When asked to explain the meaning of marriage, David Blankenhorn stated that marriage is

“a socially-approved sexual relationship between a man and a woman” with a primary purpose to “regulate filiation.” Blankenhorn testified that others hold to an alternative and, to Blankenhorn, conflicting definition of marriage: “a private adult commitment” that focuses on “the tender feelings that the spouses have for one another.”

What a sad, bloodless, loveless little notion. Anti-gay marriage activists are really leaping out of bed in the morning, painting their favorite viciously misinterpreted Bible passages on signs, and marching on ComiCon to protect the “regula[tion of] filiation”?

Maybe the problem is that Blankenhorn is in court to represent an academic perspective. He is, after all, Harvard graduate and the author of two books on family structure. So how is it that the anti-Prop 8 witness called upon to define marriage, the also Harvard-educated historian and author of eight books on the civil history of marriage, Nancy Cott, manages to be both academically precise and…you know, not a robot? “[Cott] explained that marriage is ‘a couple’s choice to live with each other, to remain committed to one another, and to form a household based on their own feelings about one another, and their agreement to join in an economic partnership and support one another in terms of the material needs of life.'”

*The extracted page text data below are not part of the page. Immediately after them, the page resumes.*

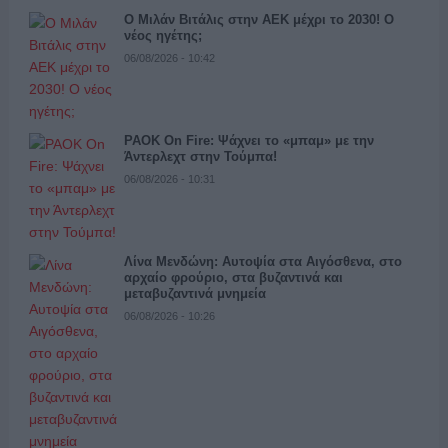
Ο Μιλάν Βιτάλις στην ΑΕΚ μέχρι το 2030! Ο
νέος ηγέτης;
06/08/2026 - 10:42
PAOK On Fire: Ψάχνει το «μπαμ» με την
Άντερλεχτ στην Τούμπα!
06/08/2026 - 10:31
Λίνα Μενδώνη: Αυτοψία στα Αιγόσθενα, στο
αρχαίο φρούριο, στα βυζαντινά και
μεταβυζαντινά μνημεία
06/08/2026 - 10:26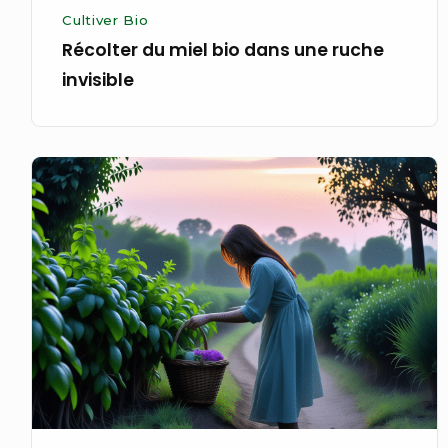
Cultiver Bio
Récolter du miel bio dans une ruche
invisible
Récolter
des
herbes
bio
à
la
lumière
d’un
rêve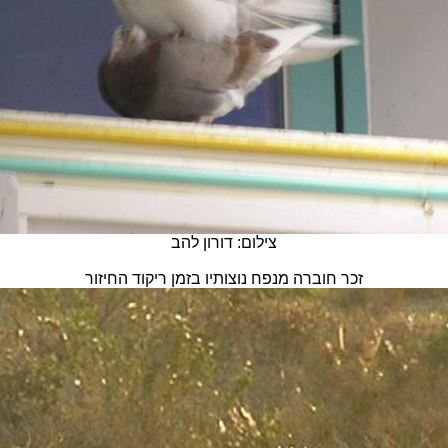
צילום:
דורון להב
זכר חוברה מנפח נוצותיו בזמן ריקוד החיזור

I’ve been to half a dozen weddings in the last three years, and this definition represents precisely what the bride and groom (they were all opposite-sex marriages) were promising–so much so that it reads like slightly dry wedding vows.

But Cott’s are not the words bound to defeat Blankenhorn and gay marriage opponents. The words that ring the death knell for H8 all over the country are these:

Zarrillo described his nine-year relationship with Katami….”He’s the love of my life. I love him probably more than I love myself”.
Kristin Perry, a plaintiff, testified about her relationship with Stier….Stier is “maybe the sparkliest person I ever met….The happiest I feel is in my relationship with [Stier]”.

Zarrillo, Katami, Perry and Stier are the gay couples suing for the right to marry in California. Their statements of love for their–let’s just say it–spouses render Blankenhorn’s notion of marriage not just unattractive, but incomprehensible. Kristin Perry is so besotted of her would-be wife she refers to her as “sparkly” in a court of law. Likely while wearing a suit of some kind.

Marriage may have once been (and still is, in parts of the world) a means to “regulate filiation”. But that is not how it is currently conceived in the United States. The presumed right (of heterosexuals) to marry partners of their own choosing, rather than being required to submit to arranged marriages, is alone enough to prove that “tender feelings” are a core component of what we consider marriage today. And no straight person ever displayed more authentic tender feelings than Zarillo and Perry did on the stand that day.

love is all you need.

*A ramshackle place in the most tragic sense of the word, each of whose page-links open into a new window. Visitors not chased off by the grotesque linkage of homosexuality to pedophilia might well be irritated beyond endurance by the sheer incompetence of the site design.